- **Work to be completed**: Return every line in the entries below where the word "controller" shows up.

[Stored data]
___
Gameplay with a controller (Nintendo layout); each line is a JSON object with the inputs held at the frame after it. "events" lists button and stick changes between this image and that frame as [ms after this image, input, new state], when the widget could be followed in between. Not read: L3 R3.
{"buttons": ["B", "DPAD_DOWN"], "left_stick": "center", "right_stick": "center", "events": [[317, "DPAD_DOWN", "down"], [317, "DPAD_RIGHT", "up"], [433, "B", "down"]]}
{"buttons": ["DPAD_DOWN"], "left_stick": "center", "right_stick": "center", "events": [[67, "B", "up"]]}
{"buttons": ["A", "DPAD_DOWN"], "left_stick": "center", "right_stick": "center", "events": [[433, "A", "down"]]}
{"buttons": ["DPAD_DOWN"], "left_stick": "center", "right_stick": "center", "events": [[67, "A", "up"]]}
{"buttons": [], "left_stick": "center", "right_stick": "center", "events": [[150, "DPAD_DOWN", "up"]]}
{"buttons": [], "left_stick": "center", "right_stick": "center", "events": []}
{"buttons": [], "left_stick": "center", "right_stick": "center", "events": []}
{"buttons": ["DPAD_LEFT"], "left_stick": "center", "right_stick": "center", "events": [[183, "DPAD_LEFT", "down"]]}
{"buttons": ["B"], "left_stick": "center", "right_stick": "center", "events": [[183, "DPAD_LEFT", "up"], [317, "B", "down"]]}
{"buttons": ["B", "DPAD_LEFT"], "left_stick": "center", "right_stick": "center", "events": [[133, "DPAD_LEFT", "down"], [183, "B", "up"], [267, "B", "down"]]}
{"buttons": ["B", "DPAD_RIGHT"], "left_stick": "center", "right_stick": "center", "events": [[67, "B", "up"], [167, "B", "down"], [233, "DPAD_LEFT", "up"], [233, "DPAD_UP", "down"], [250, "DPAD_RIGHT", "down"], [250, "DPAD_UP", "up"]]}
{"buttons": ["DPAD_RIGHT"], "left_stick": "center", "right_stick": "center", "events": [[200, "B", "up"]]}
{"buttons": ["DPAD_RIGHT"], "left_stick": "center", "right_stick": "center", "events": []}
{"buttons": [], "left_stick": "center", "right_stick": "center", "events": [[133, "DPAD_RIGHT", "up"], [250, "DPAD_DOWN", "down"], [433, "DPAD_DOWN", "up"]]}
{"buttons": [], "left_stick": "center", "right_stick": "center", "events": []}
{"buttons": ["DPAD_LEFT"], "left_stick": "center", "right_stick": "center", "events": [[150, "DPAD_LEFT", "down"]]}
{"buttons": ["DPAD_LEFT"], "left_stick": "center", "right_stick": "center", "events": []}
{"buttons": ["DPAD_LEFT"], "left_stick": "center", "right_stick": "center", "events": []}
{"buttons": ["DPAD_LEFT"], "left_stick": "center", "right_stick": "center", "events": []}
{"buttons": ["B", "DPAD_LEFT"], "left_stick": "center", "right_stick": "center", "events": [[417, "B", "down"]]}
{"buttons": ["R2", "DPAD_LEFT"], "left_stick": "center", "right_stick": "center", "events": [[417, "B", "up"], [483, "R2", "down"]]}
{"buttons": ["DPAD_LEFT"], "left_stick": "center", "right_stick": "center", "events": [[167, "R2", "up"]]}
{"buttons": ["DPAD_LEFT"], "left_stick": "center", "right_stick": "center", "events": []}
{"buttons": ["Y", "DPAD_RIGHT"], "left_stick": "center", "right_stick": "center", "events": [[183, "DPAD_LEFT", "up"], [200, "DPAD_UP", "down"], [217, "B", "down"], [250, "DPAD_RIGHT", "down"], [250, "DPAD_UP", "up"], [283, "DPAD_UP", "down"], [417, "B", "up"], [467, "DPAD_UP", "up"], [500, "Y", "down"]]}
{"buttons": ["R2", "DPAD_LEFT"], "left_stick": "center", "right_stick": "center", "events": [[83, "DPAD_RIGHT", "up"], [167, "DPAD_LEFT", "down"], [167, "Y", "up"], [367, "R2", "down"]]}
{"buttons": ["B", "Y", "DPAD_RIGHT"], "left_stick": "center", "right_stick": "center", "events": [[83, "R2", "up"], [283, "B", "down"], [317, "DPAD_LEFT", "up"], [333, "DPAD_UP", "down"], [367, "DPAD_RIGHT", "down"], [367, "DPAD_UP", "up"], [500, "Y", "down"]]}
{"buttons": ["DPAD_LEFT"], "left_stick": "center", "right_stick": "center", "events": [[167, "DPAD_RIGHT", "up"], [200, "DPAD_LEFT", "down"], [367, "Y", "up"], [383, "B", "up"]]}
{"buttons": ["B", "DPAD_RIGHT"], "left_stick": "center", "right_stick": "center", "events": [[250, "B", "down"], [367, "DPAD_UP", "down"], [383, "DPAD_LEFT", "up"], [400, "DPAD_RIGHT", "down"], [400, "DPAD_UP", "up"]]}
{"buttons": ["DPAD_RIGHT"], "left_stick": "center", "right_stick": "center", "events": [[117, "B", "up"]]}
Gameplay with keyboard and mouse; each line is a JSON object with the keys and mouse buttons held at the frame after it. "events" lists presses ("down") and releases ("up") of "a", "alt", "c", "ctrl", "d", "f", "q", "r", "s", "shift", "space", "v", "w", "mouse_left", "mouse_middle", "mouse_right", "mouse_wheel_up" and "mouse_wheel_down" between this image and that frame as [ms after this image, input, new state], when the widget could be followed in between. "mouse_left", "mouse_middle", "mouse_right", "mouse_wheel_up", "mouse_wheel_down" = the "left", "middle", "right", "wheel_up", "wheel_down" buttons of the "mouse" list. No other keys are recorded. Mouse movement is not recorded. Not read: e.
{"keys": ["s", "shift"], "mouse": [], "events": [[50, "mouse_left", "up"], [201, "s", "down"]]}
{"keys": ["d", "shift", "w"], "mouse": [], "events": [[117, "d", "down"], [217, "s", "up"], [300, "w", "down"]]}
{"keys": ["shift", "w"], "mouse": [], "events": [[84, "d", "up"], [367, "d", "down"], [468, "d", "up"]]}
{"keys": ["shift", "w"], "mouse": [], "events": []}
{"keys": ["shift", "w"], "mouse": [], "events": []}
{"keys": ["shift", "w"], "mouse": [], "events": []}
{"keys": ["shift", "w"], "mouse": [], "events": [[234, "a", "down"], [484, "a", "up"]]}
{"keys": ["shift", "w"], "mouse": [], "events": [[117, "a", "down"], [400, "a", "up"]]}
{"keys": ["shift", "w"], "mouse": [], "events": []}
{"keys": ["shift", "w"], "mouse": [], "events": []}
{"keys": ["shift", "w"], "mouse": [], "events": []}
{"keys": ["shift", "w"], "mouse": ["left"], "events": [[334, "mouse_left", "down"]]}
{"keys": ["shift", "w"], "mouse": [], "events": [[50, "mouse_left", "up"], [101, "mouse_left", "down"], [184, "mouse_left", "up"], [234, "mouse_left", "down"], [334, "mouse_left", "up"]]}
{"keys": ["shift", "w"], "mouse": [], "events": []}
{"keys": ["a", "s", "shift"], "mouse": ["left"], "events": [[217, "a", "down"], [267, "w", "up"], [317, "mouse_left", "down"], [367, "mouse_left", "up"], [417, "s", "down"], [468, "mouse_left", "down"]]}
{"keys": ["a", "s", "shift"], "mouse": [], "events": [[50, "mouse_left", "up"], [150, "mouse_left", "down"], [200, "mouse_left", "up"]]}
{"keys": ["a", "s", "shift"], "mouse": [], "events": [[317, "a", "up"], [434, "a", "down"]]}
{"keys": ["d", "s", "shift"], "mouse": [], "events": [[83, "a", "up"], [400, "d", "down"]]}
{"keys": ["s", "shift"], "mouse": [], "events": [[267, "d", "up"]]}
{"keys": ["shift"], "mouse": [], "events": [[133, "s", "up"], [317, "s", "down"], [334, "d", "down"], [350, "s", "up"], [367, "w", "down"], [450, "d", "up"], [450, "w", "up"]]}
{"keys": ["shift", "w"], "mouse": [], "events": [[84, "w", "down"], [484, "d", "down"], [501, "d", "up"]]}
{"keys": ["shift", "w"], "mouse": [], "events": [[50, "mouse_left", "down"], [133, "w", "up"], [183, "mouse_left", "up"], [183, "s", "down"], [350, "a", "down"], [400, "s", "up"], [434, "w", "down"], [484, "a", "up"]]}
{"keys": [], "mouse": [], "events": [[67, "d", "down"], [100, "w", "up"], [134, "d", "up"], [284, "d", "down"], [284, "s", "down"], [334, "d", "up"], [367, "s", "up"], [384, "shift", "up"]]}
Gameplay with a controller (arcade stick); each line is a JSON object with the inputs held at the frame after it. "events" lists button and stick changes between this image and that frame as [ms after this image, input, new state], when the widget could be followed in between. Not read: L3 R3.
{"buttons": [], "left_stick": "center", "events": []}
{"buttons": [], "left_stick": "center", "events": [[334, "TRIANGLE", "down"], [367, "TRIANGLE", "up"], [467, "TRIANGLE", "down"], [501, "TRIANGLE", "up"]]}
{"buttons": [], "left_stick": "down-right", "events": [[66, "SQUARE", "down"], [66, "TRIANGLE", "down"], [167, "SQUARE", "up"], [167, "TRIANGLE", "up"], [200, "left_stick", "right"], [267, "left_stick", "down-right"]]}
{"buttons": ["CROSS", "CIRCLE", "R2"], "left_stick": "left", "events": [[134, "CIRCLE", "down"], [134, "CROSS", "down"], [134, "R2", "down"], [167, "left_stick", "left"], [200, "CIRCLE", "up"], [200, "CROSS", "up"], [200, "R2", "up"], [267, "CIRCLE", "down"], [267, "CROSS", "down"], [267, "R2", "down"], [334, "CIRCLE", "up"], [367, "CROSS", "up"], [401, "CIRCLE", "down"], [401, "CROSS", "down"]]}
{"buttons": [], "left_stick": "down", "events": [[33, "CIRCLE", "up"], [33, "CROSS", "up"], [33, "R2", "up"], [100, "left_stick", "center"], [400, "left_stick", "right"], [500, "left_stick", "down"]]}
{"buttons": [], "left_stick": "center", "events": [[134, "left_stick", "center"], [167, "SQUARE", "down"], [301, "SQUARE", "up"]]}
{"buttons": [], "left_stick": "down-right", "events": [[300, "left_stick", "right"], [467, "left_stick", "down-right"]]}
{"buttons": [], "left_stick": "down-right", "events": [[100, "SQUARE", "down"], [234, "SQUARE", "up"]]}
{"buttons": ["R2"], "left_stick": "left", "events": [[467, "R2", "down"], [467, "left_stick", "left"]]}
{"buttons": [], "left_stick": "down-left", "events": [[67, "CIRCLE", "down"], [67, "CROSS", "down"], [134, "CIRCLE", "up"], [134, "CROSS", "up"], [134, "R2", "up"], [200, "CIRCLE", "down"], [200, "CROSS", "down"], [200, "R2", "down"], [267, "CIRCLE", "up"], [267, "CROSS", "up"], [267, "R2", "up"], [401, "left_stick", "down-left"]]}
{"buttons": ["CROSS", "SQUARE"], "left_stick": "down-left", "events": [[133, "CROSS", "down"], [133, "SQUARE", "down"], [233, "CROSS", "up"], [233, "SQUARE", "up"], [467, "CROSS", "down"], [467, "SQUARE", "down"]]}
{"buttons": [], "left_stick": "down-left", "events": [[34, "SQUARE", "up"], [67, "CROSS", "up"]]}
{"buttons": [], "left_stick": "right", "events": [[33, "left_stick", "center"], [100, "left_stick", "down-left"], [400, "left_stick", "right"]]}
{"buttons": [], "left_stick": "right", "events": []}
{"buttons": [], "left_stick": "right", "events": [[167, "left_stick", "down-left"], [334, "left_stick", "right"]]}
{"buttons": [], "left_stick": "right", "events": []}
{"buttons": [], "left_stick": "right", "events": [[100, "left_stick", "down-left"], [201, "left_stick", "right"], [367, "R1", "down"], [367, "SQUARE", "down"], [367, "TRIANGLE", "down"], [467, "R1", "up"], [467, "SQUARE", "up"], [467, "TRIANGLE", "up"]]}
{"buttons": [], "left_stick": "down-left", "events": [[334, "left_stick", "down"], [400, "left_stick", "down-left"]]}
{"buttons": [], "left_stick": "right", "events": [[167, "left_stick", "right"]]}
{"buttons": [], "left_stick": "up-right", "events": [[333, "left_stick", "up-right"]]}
___
- **Response to this exercise**:
Gameplay with a controller (Nintendo layout); each line is a JSON object with the inputs held at the frame after it. "events" lists button and stick changes between this image and that frame as [ms after this image, input, new state], when the widget could be followed in between. Not read: L3 R3.
Gameplay with a controller (arcade stick); each line is a JSON object with the inputs held at the frame after it. "events" lists button and stick changes between this image and that frame as [ms after this image, input, new state], when the widget could be followed in between. Not read: L3 R3.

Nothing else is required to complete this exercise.